I do think it's a nice idea that you can have a lovely home, clean, cook, and have the baby, but frequently that doesn't happen.
Your partner should be doing what he did before you were at home. You spend all day caring for the baby, he spends all day at work. When you are by at home, you do whatever needs doing. Both of you.
Wow, it's like I've had a time warp back to the 1950s..........scary............
YANBU at all. Sit sown and have the chat sooner rather than later. When I was off on maternity leave with ex cocklodger partner, I did everything like a good little maid - which he loved, even though he paid nothing in to the household - my maternity leave was covered by tax credits and my savings! Yes, I was mad. Don't know why I let him get away with it. Fast forward to now and I am single - resentment built up and I realized what a fool I had been. Make it clear to him now that he needs to step up otherwise it will gradually make you more and more resentful and won't end well.

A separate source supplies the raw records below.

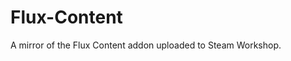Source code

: # Flux-Content

A mirror of the Flux Content addon uploaded to Steam Workshop.

[https://steamcommunity.com/sharedfiles/filedetails/?id=1518849094]: https://steamcommunity.com/sharedfiles/filedetails/?id=1518849094
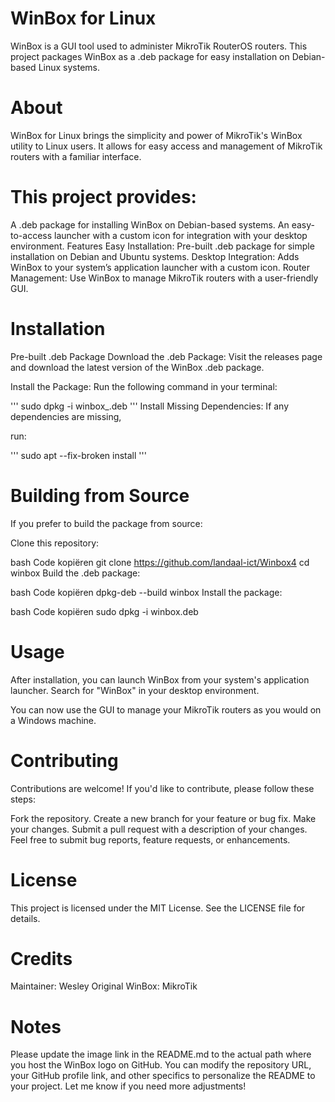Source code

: # WinBox for Linux

WinBox is a GUI tool used to administer MikroTik RouterOS routers. This project packages WinBox as a .deb package for easy installation on Debian-based Linux systems.


# About
WinBox for Linux brings the simplicity and power of MikroTik's WinBox utility to Linux users. It allows for easy access and management of MikroTik routers with a familiar interface.

# This project provides:

A .deb package for installing WinBox on Debian-based systems.
An easy-to-access launcher with a custom icon for integration with your desktop environment.
Features
Easy Installation: Pre-built .deb package for simple installation on Debian and Ubuntu systems.
Desktop Integration: Adds WinBox to your system’s application launcher with a custom icon.
Router Management: Use WinBox to manage MikroTik routers with a user-friendly GUI.

# Installation
Pre-built .deb Package
Download the .deb Package: Visit the releases page and download the latest version of the WinBox .deb package.

Install the Package: Run the following command in your terminal:

'''
sudo dpkg -i winbox_<version>.deb
'''
Install Missing Dependencies: If any dependencies are missing, 

run:

'''
sudo apt --fix-broken install
''' 

# Building from Source
If you prefer to build the package from source:

Clone this repository:

bash
Code kopiëren
git clone https://github.com/landaal-ict/Winbox4
cd winbox
Build the .deb package:

bash
Code kopiëren
dpkg-deb --build winbox
Install the package:

bash
Code kopiëren
sudo dpkg -i winbox.deb

# Usage
After installation, you can launch WinBox from your system's application launcher. Search for "WinBox" in your desktop environment.


You can now use the GUI to manage your MikroTik routers as you would on a Windows machine.

# Contributing
Contributions are welcome! If you'd like to contribute, please follow these steps:

Fork the repository.
Create a new branch for your feature or bug fix.
Make your changes.
Submit a pull request with a description of your changes.
Feel free to submit bug reports, feature requests, or enhancements.

# License
This project is licensed under the MIT License. See the LICENSE file for details.

# Credits
Maintainer: Wesley
Original WinBox: MikroTik

# Notes
Please update the image link in the README.md to the actual path where you host the WinBox logo on GitHub.
You can modify the repository URL, your GitHub profile link, and other specifics to personalize the README to your project.
Let me know if you need more adjustments!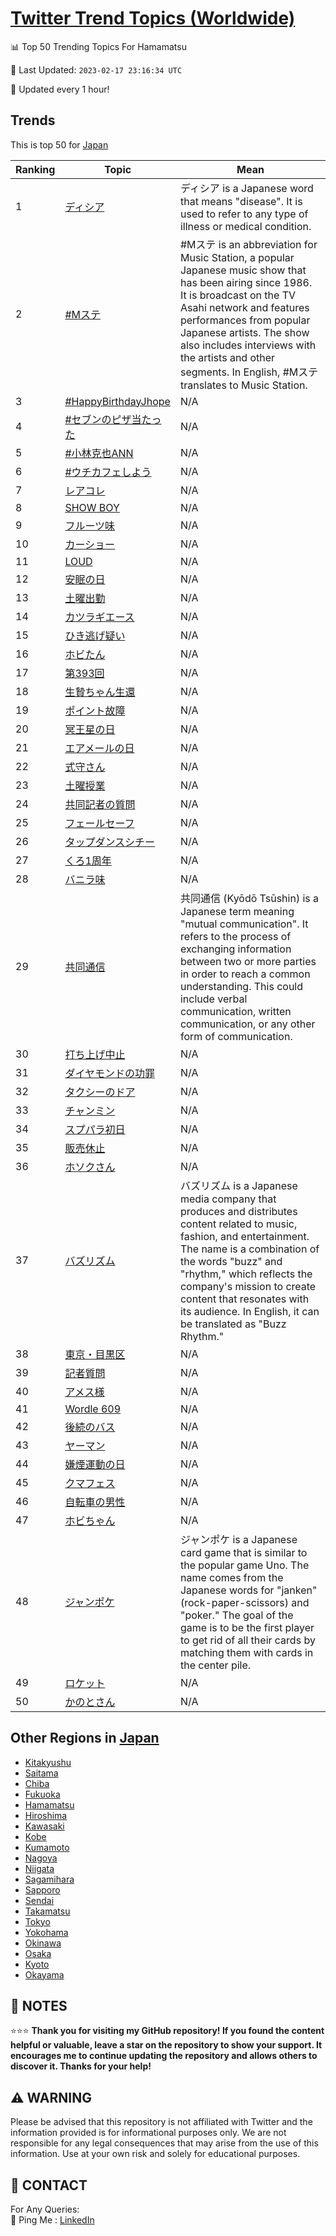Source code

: [Twitter Trend Topics (Worldwide)](https://github.com/ErcinDedeoglu/Twitter-Trend-Topics)
==========


📊 Top 50 Trending Topics For Hamamatsu

📆 Last Updated: `2023-02-17 23:16:34 UTC`

🔧 Updated every 1 hour!


## Trends

This is top 50 for [Japan](</Japan>)

| Ranking | Topic | Mean |
| ------- | ------------ | ------------ |
| 1 | [ディシア](http://twitter.com/search?q=%e3%83%87%e3%82%a3%e3%82%b7%e3%82%a2) | ディシア is a Japanese word that means "disease". It is used to refer to any type of illness or medical condition. |
| 2 | [#Mステ](http://twitter.com/search?q=%23M%e3%82%b9%e3%83%86) | #Mステ is an abbreviation for Music Station, a popular Japanese music show that has been airing since 1986. It is broadcast on the TV Asahi network and features performances from popular Japanese artists. The show also includes interviews with the artists and other segments. In English, #Mステ translates to Music Station. |
| 3 | [#HappyBirthdayJhope](http://twitter.com/search?q=%23HappyBirthdayJhope) | N/A |
| 4 | [#セブンのピザ当たった](http://twitter.com/search?q=%23%e3%82%bb%e3%83%96%e3%83%b3%e3%81%ae%e3%83%94%e3%82%b6%e5%bd%93%e3%81%9f%e3%81%a3%e3%81%9f) | N/A |
| 5 | [#小林克也ANN](http://twitter.com/search?q=%23%e5%b0%8f%e6%9e%97%e5%85%8b%e4%b9%9fANN) | N/A |
| 6 | [#ウチカフェしよう](http://twitter.com/search?q=%23%e3%82%a6%e3%83%81%e3%82%ab%e3%83%95%e3%82%a7%e3%81%97%e3%82%88%e3%81%86) | N/A |
| 7 | [レアコレ](http://twitter.com/search?q=%e3%83%ac%e3%82%a2%e3%82%b3%e3%83%ac) | N/A |
| 8 | [SHOW BOY](http://twitter.com/search?q=SHOW+BOY) | N/A |
| 9 | [フルーツ味](http://twitter.com/search?q=%e3%83%95%e3%83%ab%e3%83%bc%e3%83%84%e5%91%b3) | N/A |
| 10 | [カーショー](http://twitter.com/search?q=%e3%82%ab%e3%83%bc%e3%82%b7%e3%83%a7%e3%83%bc) | N/A |
| 11 | [LOUD](http://twitter.com/search?q=LOUD) | N/A |
| 12 | [安眠の日](http://twitter.com/search?q=%e5%ae%89%e7%9c%a0%e3%81%ae%e6%97%a5) | N/A |
| 13 | [土曜出勤](http://twitter.com/search?q=%e5%9c%9f%e6%9b%9c%e5%87%ba%e5%8b%a4) | N/A |
| 14 | [カツラギエース](http://twitter.com/search?q=%e3%82%ab%e3%83%84%e3%83%a9%e3%82%ae%e3%82%a8%e3%83%bc%e3%82%b9) | N/A |
| 15 | [ひき逃げ疑い](http://twitter.com/search?q=%e3%81%b2%e3%81%8d%e9%80%83%e3%81%92%e7%96%91%e3%81%84) | N/A |
| 16 | [ホビたん](http://twitter.com/search?q=%e3%83%9b%e3%83%93%e3%81%9f%e3%82%93) | N/A |
| 17 | [第393回](http://twitter.com/search?q=%e7%ac%ac393%e5%9b%9e) | N/A |
| 18 | [生贄ちゃん生還](http://twitter.com/search?q=%e7%94%9f%e8%b4%84%e3%81%a1%e3%82%83%e3%82%93%e7%94%9f%e9%82%84) | N/A |
| 19 | [ポイント故障](http://twitter.com/search?q=%e3%83%9d%e3%82%a4%e3%83%b3%e3%83%88%e6%95%85%e9%9a%9c) | N/A |
| 20 | [冥王星の日](http://twitter.com/search?q=%e5%86%a5%e7%8e%8b%e6%98%9f%e3%81%ae%e6%97%a5) | N/A |
| 21 | [エアメールの日](http://twitter.com/search?q=%e3%82%a8%e3%82%a2%e3%83%a1%e3%83%bc%e3%83%ab%e3%81%ae%e6%97%a5) | N/A |
| 22 | [式守さん](http://twitter.com/search?q=%e5%bc%8f%e5%ae%88%e3%81%95%e3%82%93) | N/A |
| 23 | [土曜授業](http://twitter.com/search?q=%e5%9c%9f%e6%9b%9c%e6%8e%88%e6%a5%ad) | N/A |
| 24 | [共同記者の質問](http://twitter.com/search?q=%e5%85%b1%e5%90%8c%e8%a8%98%e8%80%85%e3%81%ae%e8%b3%aa%e5%95%8f) | N/A |
| 25 | [フェールセーフ](http://twitter.com/search?q=%e3%83%95%e3%82%a7%e3%83%bc%e3%83%ab%e3%82%bb%e3%83%bc%e3%83%95) | N/A |
| 26 | [タップダンスシチー](http://twitter.com/search?q=%e3%82%bf%e3%83%83%e3%83%97%e3%83%80%e3%83%b3%e3%82%b9%e3%82%b7%e3%83%81%e3%83%bc) | N/A |
| 27 | [くろ1周年](http://twitter.com/search?q=%e3%81%8f%e3%82%8d1%e5%91%a8%e5%b9%b4) | N/A |
| 28 | [バニラ味](http://twitter.com/search?q=%e3%83%90%e3%83%8b%e3%83%a9%e5%91%b3) | N/A |
| 29 | [共同通信](http://twitter.com/search?q=%e5%85%b1%e5%90%8c%e9%80%9a%e4%bf%a1) | 共同通信 (Kyōdō Tsūshin) is a Japanese term meaning "mutual communication". It refers to the process of exchanging information between two or more parties in order to reach a common understanding. This could include verbal communication, written communication, or any other form of communication. |
| 30 | [打ち上げ中止](http://twitter.com/search?q=%e6%89%93%e3%81%a1%e4%b8%8a%e3%81%92%e4%b8%ad%e6%ad%a2) | N/A |
| 31 | [ダイヤモンドの功罪](http://twitter.com/search?q=%e3%83%80%e3%82%a4%e3%83%a4%e3%83%a2%e3%83%b3%e3%83%89%e3%81%ae%e5%8a%9f%e7%bd%aa) | N/A |
| 32 | [タクシーのドア](http://twitter.com/search?q=%e3%82%bf%e3%82%af%e3%82%b7%e3%83%bc%e3%81%ae%e3%83%89%e3%82%a2) | N/A |
| 33 | [チャンミン](http://twitter.com/search?q=%e3%83%81%e3%83%a3%e3%83%b3%e3%83%9f%e3%83%b3) | N/A |
| 34 | [スプパラ初日](http://twitter.com/search?q=%e3%82%b9%e3%83%97%e3%83%91%e3%83%a9%e5%88%9d%e6%97%a5) | N/A |
| 35 | [販売休止](http://twitter.com/search?q=%e8%b2%a9%e5%a3%b2%e4%bc%91%e6%ad%a2) | N/A |
| 36 | [ホソクさん](http://twitter.com/search?q=%e3%83%9b%e3%82%bd%e3%82%af%e3%81%95%e3%82%93) | N/A |
| 37 | [バズリズム](http://twitter.com/search?q=%e3%83%90%e3%82%ba%e3%83%aa%e3%82%ba%e3%83%a0) | バズリズム is a Japanese media company that produces and distributes content related to music, fashion, and entertainment. The name is a combination of the words "buzz" and "rhythm," which reflects the company's mission to create content that resonates with its audience. In English, it can be translated as "Buzz Rhythm." |
| 38 | [東京・目黒区](http://twitter.com/search?q=%e6%9d%b1%e4%ba%ac%e3%83%bb%e7%9b%ae%e9%bb%92%e5%8c%ba) | N/A |
| 39 | [記者質問](http://twitter.com/search?q=%e8%a8%98%e8%80%85%e8%b3%aa%e5%95%8f) | N/A |
| 40 | [アメス様](http://twitter.com/search?q=%e3%82%a2%e3%83%a1%e3%82%b9%e6%a7%98) | N/A |
| 41 | [Wordle 609](http://twitter.com/search?q=Wordle+609) | N/A |
| 42 | [後続のバス](http://twitter.com/search?q=%e5%be%8c%e7%b6%9a%e3%81%ae%e3%83%90%e3%82%b9) | N/A |
| 43 | [ヤーマン](http://twitter.com/search?q=%e3%83%a4%e3%83%bc%e3%83%9e%e3%83%b3) | N/A |
| 44 | [嫌煙運動の日](http://twitter.com/search?q=%e5%ab%8c%e7%85%99%e9%81%8b%e5%8b%95%e3%81%ae%e6%97%a5) | N/A |
| 45 | [クマフェス](http://twitter.com/search?q=%e3%82%af%e3%83%9e%e3%83%95%e3%82%a7%e3%82%b9) | N/A |
| 46 | [自転車の男性](http://twitter.com/search?q=%e8%87%aa%e8%bb%a2%e8%bb%8a%e3%81%ae%e7%94%b7%e6%80%a7) | N/A |
| 47 | [ホビちゃん](http://twitter.com/search?q=%e3%83%9b%e3%83%93%e3%81%a1%e3%82%83%e3%82%93) | N/A |
| 48 | [ジャンポケ](http://twitter.com/search?q=%e3%82%b8%e3%83%a3%e3%83%b3%e3%83%9d%e3%82%b1) | ジャンポケ is a Japanese card game that is similar to the popular game Uno. The name comes from the Japanese words for "janken" (rock-paper-scissors) and "poker." The goal of the game is to be the first player to get rid of all their cards by matching them with cards in the center pile. |
| 49 | [ロケット](http://twitter.com/search?q=%e3%83%ad%e3%82%b1%e3%83%83%e3%83%88) | N/A |
| 50 | [かのとさん](http://twitter.com/search?q=%e3%81%8b%e3%81%ae%e3%81%a8%e3%81%95%e3%82%93) | N/A |



## Other Regions in [Japan](</Japan>)

* [Kitakyushu](</Japan/Kitakyushu.md>)
* [Saitama](</Japan/Saitama.md>)
* [Chiba](</Japan/Chiba.md>)
* [Fukuoka](</Japan/Fukuoka.md>)
* [Hamamatsu](</Japan/Hamamatsu.md>)
* [Hiroshima](</Japan/Hiroshima.md>)
* [Kawasaki](</Japan/Kawasaki.md>)
* [Kobe](</Japan/Kobe.md>)
* [Kumamoto](</Japan/Kumamoto.md>)
* [Nagoya](</Japan/Nagoya.md>)
* [Niigata](</Japan/Niigata.md>)
* [Sagamihara](</Japan/Sagamihara.md>)
* [Sapporo](</Japan/Sapporo.md>)
* [Sendai](</Japan/Sendai.md>)
* [Takamatsu](</Japan/Takamatsu.md>)
* [Tokyo](</Japan/Tokyo.md>)
* [Yokohama](</Japan/Yokohama.md>)
* [Okinawa](</Japan/Okinawa.md>)
* [Osaka](</Japan/Osaka.md>)
* [Kyoto](</Japan/Kyoto.md>)
* [Okayama](</Japan/Okayama.md>)



## 📝 NOTES

⭐⭐⭐ **Thank you for visiting my GitHub repository! If you found the content helpful or valuable, leave a star on the repository to show your support. It encourages me to continue updating the repository and allows others to discover it. Thanks for your help!**


## ⚠️ WARNING

Please be advised that this repository is not affiliated with Twitter and the information provided is for informational purposes only. We are not responsible for any legal consequences that may arise from the use of this information. Use at your own risk and solely for educational purposes.


## 📨 CONTACT

 For Any Queries:  
            🏓 Ping Me : [LinkedIn](https://www.linkedin.com/in/ercindedeoglu/)
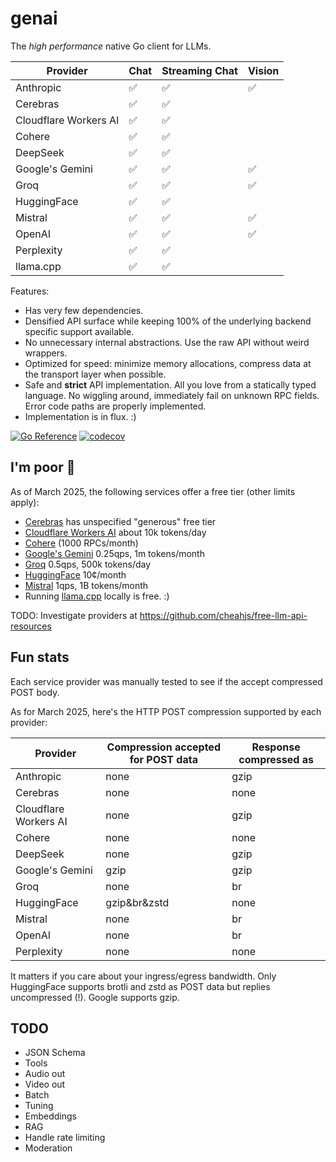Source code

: # genai

The _high performance_ native Go client for LLMs.

| Provider | Chat | Streaming Chat | Vision |
| -------- | ---- | -------------- | ----------- |
| Anthropic | ✅ | ✅ | ✅ |
| Cerebras | ✅ | ✅ | |
| Cloudflare Workers AI | ✅ | ✅ | |
| Cohere | ✅ | ✅ | |
| DeepSeek | ✅ | ✅ | |
| Google's Gemini | ✅ | ✅ | ✅ |
| Groq | ✅ | ✅ | ✅ |
| HuggingFace | ✅ | ✅ | |
| Mistral | ✅ | ✅ | ✅ |
| OpenAI | ✅ | ✅ | ✅ |
| Perplexity | ✅ | ✅ | |
| llama.cpp | ✅ | ✅ | |

Features:

- Has very few dependencies.
- Densified API surface while keeping 100% of the underlying backend specific support available.
- No unnecessary internal abstractions. Use the raw API without weird wrappers.
- Optimized for speed: minimize memory allocations, compress data at the transport layer when possible.
- Safe and **strict** API implementation. All you love from a statically typed
  language. No wiggling around, immediately fail on unknown RPC fields. Error
  code paths are properly implemented.
- Implementation is in flux. :)

[![Go Reference](https://pkg.go.dev/badge/github.com/maruel/genai/.svg)](https://pkg.go.dev/github.com/maruel/genai/)
[![codecov](https://codecov.io/gh/maruel/genai/graph/badge.svg?token=VLBH363B6N)](https://codecov.io/gh/maruel/genai)


## I'm poor 💸

As of March 2025, the following services offer a free tier (other limits
apply):

- [Cerebras](https://cerebras.ai/inference) has unspecified "generous" free tier
- [Cloudflare Workers AI](https://developers.cloudflare.com/workers-ai/platform/pricing/) about 10k tokens/day
- [Cohere](https://docs.cohere.com/docs/rate-limits) (1000 RPCs/month)
- [Google's Gemini](https://ai.google.dev/gemini-api/docs/rate-limits) 0.25qps, 1m tokens/month
- [Groq](https://console.groq.com/docs/rate-limits) 0.5qps, 500k tokens/day
- [HuggingFace](https://huggingface.co/docs/api-inference/pricing) 10¢/month
- [Mistral](https://help.mistral.ai/en/articles/225174-what-are-the-limits-of-the-free-tier) 1qps, 1B tokens/month
- Running [llama.cpp](https://github.com/ggml-org/llama.cpp) locally is free. :)

TODO: Investigate providers at https://github.com/cheahjs/free-llm-api-resources

## Fun stats

Each service provider was manually tested to see if the accept compressed POST body.

As for March 2025, here's the HTTP POST compression supported by each provider:

| Provider | Compression accepted for POST data | Response compressed as |
|----------|-------------|-------------|
| Anthropic | none | gzip |
| Cerebras | none | none |
| Cloudflare Workers AI | none | gzip |
| Cohere | none | none |
| DeepSeek | none | gzip |
| Google's Gemini | gzip | gzip |
| Groq | none | br |
| HuggingFace | gzip&br&zstd | none |
| Mistral | none | br |
| OpenAI | none | br |
| Perplexity | none | none |

It matters if you care about your ingress/egress bandwidth. Only HuggingFace
supports brotli and zstd as POST data but replies uncompressed (!). Google
supports gzip.


## TODO

- JSON Schema
- Tools
- Audio out
- Video out
- Batch
- Tuning
- Embeddings
- RAG
- Handle rate limiting
- Moderation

Walkingdead11 - unfortunately there seems to more and more 1950's lifestyles appearing on Mn. As you say - scary!
I don't think it is 1950's, I think it is the usual mad jealousy and belittling of anyone that is a SAHM -even if only for a few months - that is pervading MN.
When you say 'pay my own way and half towards everything' I assume you have equal earnings.
Otherwise if you are paying for everything for your DC1 as well, he's already on to a winner.
Being 50:50 is supposed to be about both parties ending up with equal disposable income - not the woman working twice as hard to pay for existing children off a smaller salary and paying 50% of the bills while man swans about in clover.
Please God you aren't funding your mat leave too to 'pay your own way'.
It's incredibly sad that a woman who has presumably not that long ago had a baby(incredibly tiring) is expected to have fucking tea on the table every night!!! Looking after children IS FUCKING WORK!!! The OP'S partner is a twat of epic proportions.......probably unlike his manhood........
Stop doing everything. It's not 1950s housewife leave. And don't trot out the line about 'if you paid my way' because the last thing you want to do, ever, is give up work to become a SAHP with an unmarried partner, and a lazy one like this.
'What's for tea?' 'No idea, your night to make it.'
I'm surprised more people haven't commented on the bit where OP says re DC1 from a previous relationship:
"I take sole responsibility for her and always have, I'm in charge of everything for her"
Does this mean financially or practically? Does the child pick up on this?
It's maternity leave, not maid of all work leave.